> TASK GOAL:
For the word "front", state the number of lines in the data that contain it, and nothing else.

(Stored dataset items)
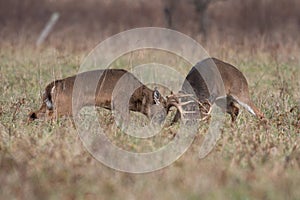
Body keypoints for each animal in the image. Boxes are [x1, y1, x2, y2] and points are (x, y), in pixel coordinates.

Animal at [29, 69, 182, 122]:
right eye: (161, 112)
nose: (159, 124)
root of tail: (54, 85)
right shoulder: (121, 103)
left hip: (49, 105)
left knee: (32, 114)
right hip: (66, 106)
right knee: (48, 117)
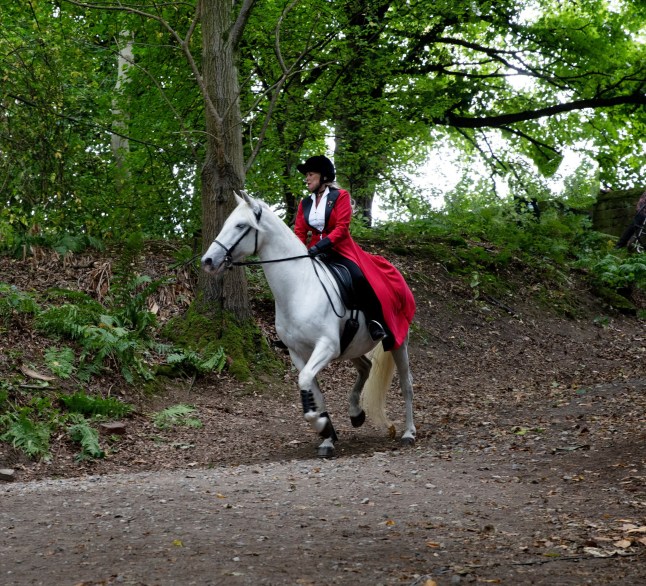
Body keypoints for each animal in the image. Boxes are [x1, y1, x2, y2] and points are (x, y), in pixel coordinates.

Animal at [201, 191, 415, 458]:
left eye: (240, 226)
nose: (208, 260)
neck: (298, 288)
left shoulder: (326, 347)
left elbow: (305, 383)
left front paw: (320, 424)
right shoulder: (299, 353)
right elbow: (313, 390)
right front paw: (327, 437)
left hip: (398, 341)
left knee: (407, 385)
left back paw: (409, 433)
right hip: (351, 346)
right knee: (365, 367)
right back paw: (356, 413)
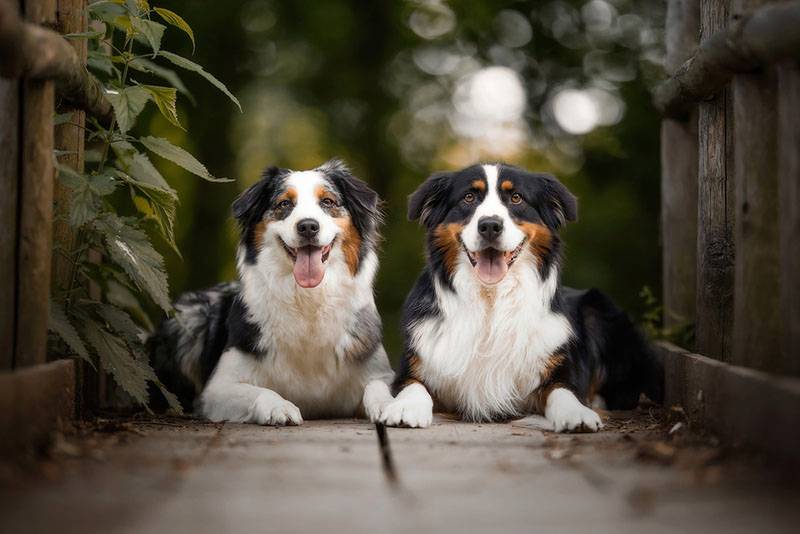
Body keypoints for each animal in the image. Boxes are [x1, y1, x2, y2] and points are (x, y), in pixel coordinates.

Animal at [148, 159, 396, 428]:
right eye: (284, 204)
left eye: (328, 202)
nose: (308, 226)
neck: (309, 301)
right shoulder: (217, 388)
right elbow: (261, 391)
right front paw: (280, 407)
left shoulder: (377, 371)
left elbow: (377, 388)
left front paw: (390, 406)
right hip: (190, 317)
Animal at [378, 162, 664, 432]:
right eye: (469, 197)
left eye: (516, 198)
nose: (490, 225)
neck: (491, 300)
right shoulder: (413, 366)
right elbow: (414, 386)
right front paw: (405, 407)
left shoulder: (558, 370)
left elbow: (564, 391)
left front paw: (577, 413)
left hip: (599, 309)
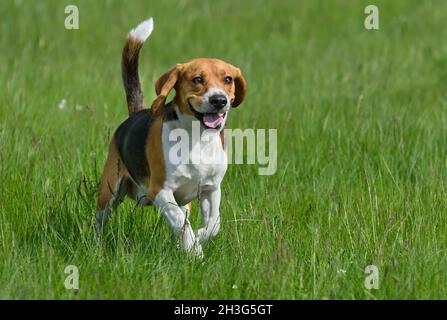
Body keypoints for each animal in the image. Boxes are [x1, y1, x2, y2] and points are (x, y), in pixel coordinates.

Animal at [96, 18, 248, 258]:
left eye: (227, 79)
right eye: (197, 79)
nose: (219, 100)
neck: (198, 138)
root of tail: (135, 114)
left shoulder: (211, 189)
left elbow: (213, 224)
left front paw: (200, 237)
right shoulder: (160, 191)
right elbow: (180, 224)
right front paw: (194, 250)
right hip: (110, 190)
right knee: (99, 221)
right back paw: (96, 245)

> COMPLETED TASK:
8